Interesting border interactions with OPTIPHOT

Dear FLUKA experts,

I’ve applied an OPT-PROD card to a 40x40x40 cm box of air and OPT-PROP cards to the box of air and the surrounding 100cm radius spherical void. In both OPT-PROP cards I’ve stated the refraction index to be exactly 1. As such, I would not expect there to be any border interactions occurring between the air and void.

Despite this, I’m observing the following graph.

I just wanted to ask why these border effects are occurring.

Many thanks,
Talha Shameem

Dear Talha Shameem,

I would indeed expect no interaction between the box of air and its surrounding.
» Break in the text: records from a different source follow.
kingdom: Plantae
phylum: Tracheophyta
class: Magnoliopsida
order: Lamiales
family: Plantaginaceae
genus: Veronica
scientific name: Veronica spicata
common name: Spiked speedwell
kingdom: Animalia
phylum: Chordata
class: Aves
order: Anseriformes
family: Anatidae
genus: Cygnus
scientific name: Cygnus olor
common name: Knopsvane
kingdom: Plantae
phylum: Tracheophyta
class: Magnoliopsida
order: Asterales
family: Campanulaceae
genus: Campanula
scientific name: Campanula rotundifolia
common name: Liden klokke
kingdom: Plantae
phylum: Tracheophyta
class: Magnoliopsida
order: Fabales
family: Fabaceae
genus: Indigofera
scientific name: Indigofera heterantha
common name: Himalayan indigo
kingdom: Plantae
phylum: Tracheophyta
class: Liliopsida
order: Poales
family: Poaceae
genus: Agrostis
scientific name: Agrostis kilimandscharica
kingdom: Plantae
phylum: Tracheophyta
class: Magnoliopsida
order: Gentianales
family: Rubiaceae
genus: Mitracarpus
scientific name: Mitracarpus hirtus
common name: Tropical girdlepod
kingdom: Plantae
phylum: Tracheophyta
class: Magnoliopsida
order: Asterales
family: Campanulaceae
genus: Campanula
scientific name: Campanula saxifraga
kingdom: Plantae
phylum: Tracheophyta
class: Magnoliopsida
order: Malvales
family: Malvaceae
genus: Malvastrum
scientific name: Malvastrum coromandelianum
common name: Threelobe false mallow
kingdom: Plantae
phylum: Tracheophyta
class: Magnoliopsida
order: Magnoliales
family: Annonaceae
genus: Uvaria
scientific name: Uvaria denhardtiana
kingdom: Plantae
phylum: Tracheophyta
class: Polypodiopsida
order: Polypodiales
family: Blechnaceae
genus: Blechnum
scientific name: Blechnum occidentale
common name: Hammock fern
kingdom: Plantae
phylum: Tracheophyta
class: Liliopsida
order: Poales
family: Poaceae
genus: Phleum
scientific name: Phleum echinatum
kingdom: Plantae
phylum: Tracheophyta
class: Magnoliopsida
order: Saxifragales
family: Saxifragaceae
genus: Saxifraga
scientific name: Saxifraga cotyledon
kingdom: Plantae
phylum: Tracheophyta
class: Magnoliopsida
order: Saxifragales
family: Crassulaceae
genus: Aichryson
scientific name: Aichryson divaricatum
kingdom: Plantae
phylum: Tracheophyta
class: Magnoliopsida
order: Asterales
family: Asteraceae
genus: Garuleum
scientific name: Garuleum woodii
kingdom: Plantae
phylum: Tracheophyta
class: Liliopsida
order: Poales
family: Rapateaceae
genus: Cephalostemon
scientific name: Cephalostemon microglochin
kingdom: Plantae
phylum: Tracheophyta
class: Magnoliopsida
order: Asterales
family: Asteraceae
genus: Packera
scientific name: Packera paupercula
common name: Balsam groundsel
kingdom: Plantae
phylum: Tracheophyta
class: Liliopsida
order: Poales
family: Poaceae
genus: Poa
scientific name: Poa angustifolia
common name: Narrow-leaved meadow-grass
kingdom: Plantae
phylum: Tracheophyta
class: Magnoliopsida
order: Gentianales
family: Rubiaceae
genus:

The exact geometry of the optical photon fluence will, however, also depend on your primaries and on other optical properties. You may not always have perfect symmetry.

Would you mind sharing your input?

Dear @blefebvre,

Thank you for your reply! I wasn’t sure if the flair file would be useful or not but I’ve included that as well. Let me know if there’s any more information you require.

Thanks,
Talha
Scintilair.inp (2.2 KB)
Scintilair.flair (2.6 KB)

Dear Talha Shameem,

I see in your input that you provided an absorption length of 10 cm in your cube of air. Given the scale of your simulation, it is not surprising that you see asymmetries. Try again using an absorption coefficient of 0 (or with something closer to reality) and you might get the results expected.

image

That said, looking at your OPT-PROD card, you specified a time constant of 5 seconds for scintillation. I don’t think you meant that. Remember that the default units in FLUKA are GeV, seconds and centimeters.

image

Dear @blefebvre,

Thank you for your reply. Indeed the absorption length was the issue! However, I was lead to believe that the absorption parameter should be put as 0.1 in order to prevent trapped photons and infinite loops?

Also, regarding the time constant, is this the decay time constant for the light produced by OPT-PROD?

Kind regards,
Talha Shameem

Indeed you provide an exit path to your optical photons, either from absorption in the material or on reflectors, to avoid having them bounce forever in the optical material. But considering your geometry with a cube of air, not azimuthally symmetric, you would then see asymmetries in the optical photon fluence for any non-zero absorption. It depends what you want to achieve.